Le trattative tra Donald Trump e Vladimir Putin si trascinano piuttosto stancamente, senza di fatto lasciar intravedere una fine del conflitto in Ucraina, con le promesse di non toccare le infrastrutture energetiche ucraine, mentre lo stesso giorno una pioggia di droni-kamikaze e avio-bombe si sparge sull’intero Paese invaso, occupato e devastato da più di tre anni. Il Cremlino accompagna queste false promesse con assicurazioni a dir poco tragicomiche, raccontando che non appena Putin ha dato l’ordine di non colpire le centrali ucraine, gli aerei russi sono stati costretti ad abbattere i loro stessi droni che stavano andando proprio verso quegli obiettivi, che poi Trump ha proposto di affidare agli americani. In compenso, pare che i due imperatori siano riusciti ad accordarsi sulle partite di hockey tra le rispettive nazionali, una notizia che ha suscitato grande entusiasmo nell’opinione pubblica russa, che considera gli americani come i propri sparring partner per ottenere vittorie veramente soddisfacenti.
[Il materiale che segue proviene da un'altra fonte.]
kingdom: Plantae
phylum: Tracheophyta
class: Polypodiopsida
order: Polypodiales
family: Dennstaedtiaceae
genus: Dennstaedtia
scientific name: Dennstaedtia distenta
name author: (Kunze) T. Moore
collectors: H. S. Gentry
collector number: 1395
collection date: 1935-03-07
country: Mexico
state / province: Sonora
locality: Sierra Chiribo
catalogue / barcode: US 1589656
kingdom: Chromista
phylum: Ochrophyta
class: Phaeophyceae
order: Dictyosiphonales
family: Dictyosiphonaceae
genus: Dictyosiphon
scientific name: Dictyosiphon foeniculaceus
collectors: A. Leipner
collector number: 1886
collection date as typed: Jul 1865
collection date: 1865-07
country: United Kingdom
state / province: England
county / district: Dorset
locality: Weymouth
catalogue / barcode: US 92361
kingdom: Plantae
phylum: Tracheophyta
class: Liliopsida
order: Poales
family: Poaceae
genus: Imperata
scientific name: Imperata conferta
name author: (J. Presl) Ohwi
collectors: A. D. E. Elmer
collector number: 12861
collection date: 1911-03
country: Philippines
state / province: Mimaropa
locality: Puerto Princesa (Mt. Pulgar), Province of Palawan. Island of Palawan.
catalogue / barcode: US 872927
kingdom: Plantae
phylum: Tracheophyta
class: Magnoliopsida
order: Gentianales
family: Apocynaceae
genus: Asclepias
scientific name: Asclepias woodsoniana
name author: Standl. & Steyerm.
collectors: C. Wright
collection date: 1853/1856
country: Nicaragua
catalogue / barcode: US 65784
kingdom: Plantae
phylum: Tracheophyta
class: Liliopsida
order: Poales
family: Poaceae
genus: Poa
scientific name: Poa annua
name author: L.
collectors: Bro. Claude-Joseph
È del resto evidente che Putin mira alla proclamazione solenne della Vittoria nella parata del 9 maggio, e prima di allora qualunque trattativa sarà soltanto una messinscena, nella narrazione trumpiana degli “spettacoli televisivi ben riusciti” e delle conversazioni “cordiali e molto promettenti”. La prossima puntata del serialrusso-americano sarà a Gedda il 23 marzo, per cominciare a mettere per iscritto il piano di pace (verranno anche gli ucraini, ma senza incontrare i russi), o forse soltanto la trama dei sequel successivi, per mantenere alto l’interesse del pubblico. Da parte russa si applica invece la tattica classica della “trappola sovietica”, come ha osservato l’ex-ufficiale della Cia Matthew Schumacher, quando ai tempi della guerra fredda l’Urss rallentava qualunque processo di dialogo e trattativa per cercare intanto di riorganizzarsi, e trovare nuove leve di influenza sugli avversari. Oggi Putin ha bisogno di tempo non solo per rispettare la scaletta delle puntate fino a maggio, ma anche per mettersi al sicuro dal punto di vista politico e militare, e soprattutto da quello economico.
La sintonia tra i due grandi hockeisti di Oriente e Occidente, come confermano tutti gli osservatori, consegna al Cremlino la prima e fondamentale vittoria agognata da più di trent’anni, vale a dire il ritorno della Russia al tavolo delle superpotenze, come attore di primo piano nell’arena politica mondiale. La questione dell’Ucraina non è neanche l’argomento fondamentale del dialogo, perché oltre allo sport delle palettate sul ghiaccio interessano i grandi affari energetici e minerari, e l’aggiramento delle sanzioni da affidare non soltanto ai sudditi caucasici e centrasiatici o al grande fratello cinese, ma direttamente ai partner americani. L’ultima cosa che può interessare lo zar sono le soluzioni per la pace, visto che ormai è assodato che la guerra rimarrà il contesto fondamentale della vita dei popoli, soprattutto in Europa e dintorni.
Una conferma ulteriore dell’intenzione putiniana di proseguire a oltranza la guerra è stata data dall’assemblea dell’Unione russa degli imprenditori e investitori (Rspp) nei giorni scorsi, in cui il presidente ha garantito che “la Russia è pronta ad attaccare Odessa”, se l’Ucraina non riconoscerà le regioni annesse della Crimea, di Lugansk, Donetsk, Zaporižja e Kherson, che i russi chiamano “il Donbass e la Novorossija”, le zone simboliche dei cosacchi e degli ebrei deportati nei secoli passati. All’inizio la pretesa si limitava al territorio storicamente più significativo della penisola di Crimea, occupata e inglobata nel 2014, ma siccome “nessuno ci ascoltava”, si è giunti a imporre la presenza russa anche al di là dei territori effettivamente conquistati, visto che parti di queste regioni sono ancora sotto il controllo dell’Ucraina. Putin ha comunque dichiarato che Mosca può andare anche oltre queste richieste, mirando a “tutti i territori attualmente sotto il controllo di Kiev”. Non a caso la telefonata con Trump ha avuto luogo subito dopo l’assemblea degli imprenditori, da cui lo zar ha preso particolare ispirazione.